## PROBLEM STATEMENT
Every line below that holds the string "wall" should be copied.

## PROVIDED RECORDS
********************

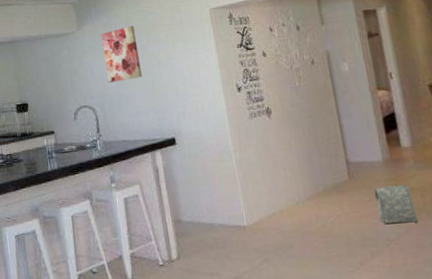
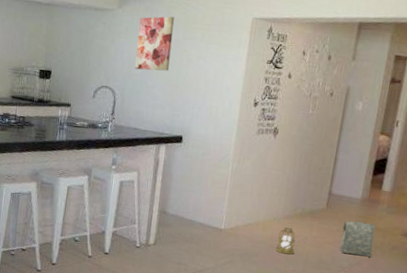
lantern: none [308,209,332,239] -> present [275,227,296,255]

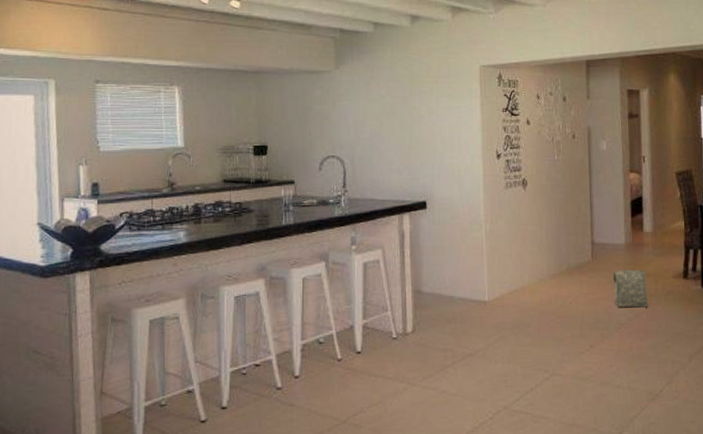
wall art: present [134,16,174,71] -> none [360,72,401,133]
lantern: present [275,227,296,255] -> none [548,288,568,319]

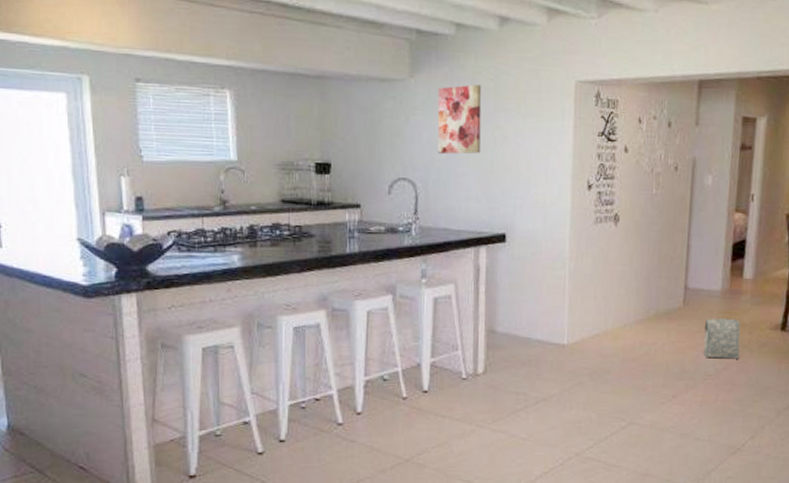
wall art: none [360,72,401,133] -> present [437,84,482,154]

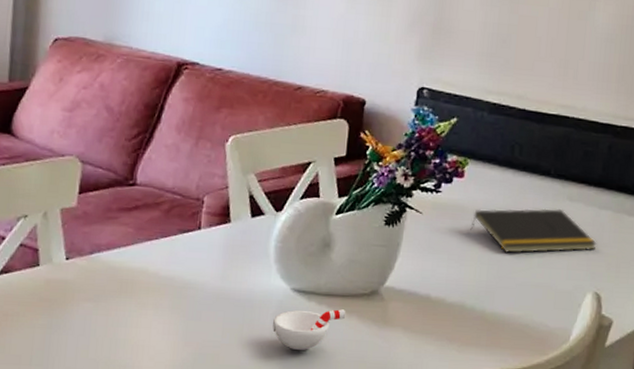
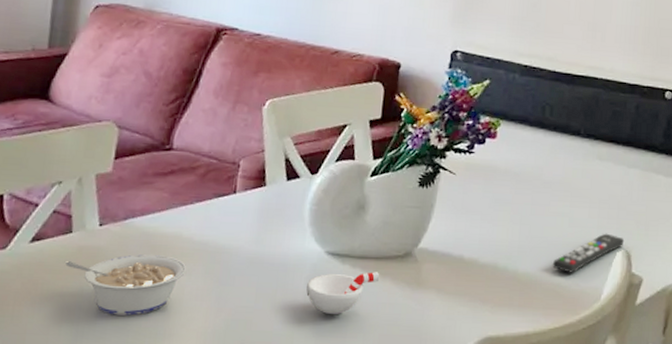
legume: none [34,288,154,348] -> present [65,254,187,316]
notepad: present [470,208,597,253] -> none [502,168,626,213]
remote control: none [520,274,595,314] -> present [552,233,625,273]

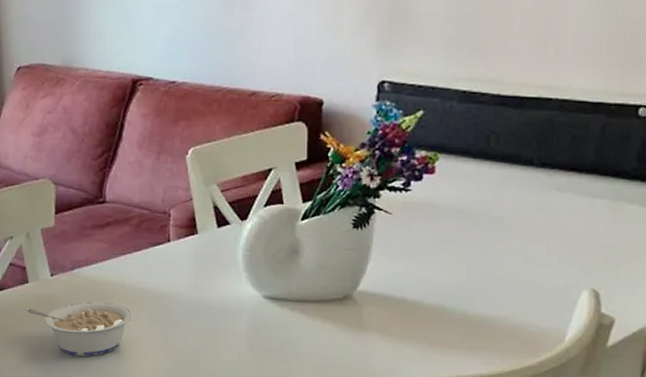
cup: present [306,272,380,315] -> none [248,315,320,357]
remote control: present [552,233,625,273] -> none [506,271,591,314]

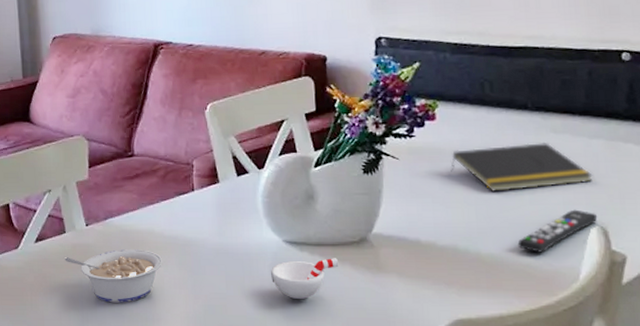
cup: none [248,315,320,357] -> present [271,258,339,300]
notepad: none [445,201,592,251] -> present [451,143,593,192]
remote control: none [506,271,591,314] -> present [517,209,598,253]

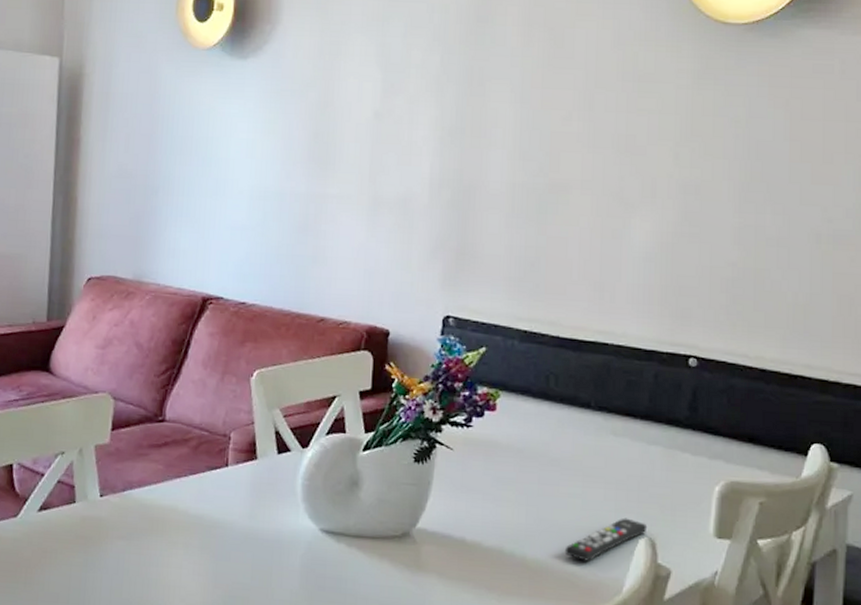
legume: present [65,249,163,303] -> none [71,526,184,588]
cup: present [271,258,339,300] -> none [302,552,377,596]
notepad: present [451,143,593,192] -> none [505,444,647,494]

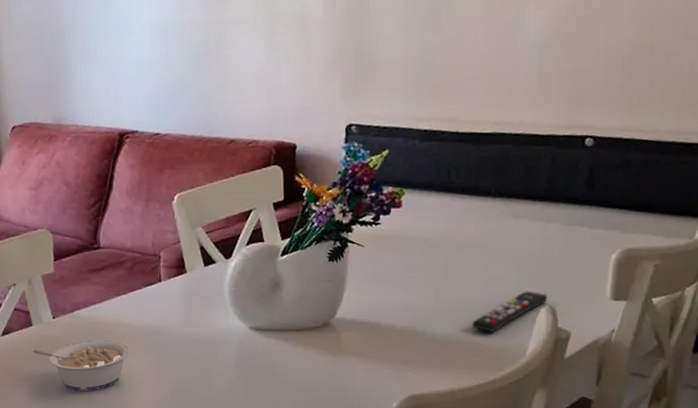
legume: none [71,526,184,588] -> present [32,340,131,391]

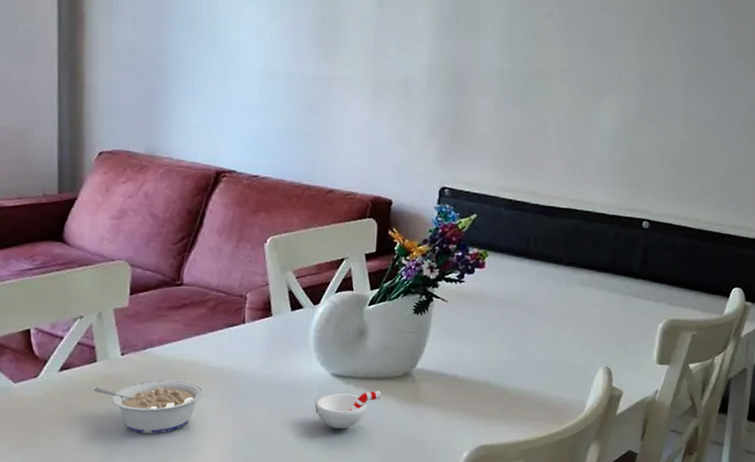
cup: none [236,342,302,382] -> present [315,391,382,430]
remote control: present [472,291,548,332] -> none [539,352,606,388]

********************

## ANSWER BELOW
wall art: present [134,16,174,71] -> none [360,72,401,133]
wall art: none [360,72,401,133] -> present [437,84,482,154]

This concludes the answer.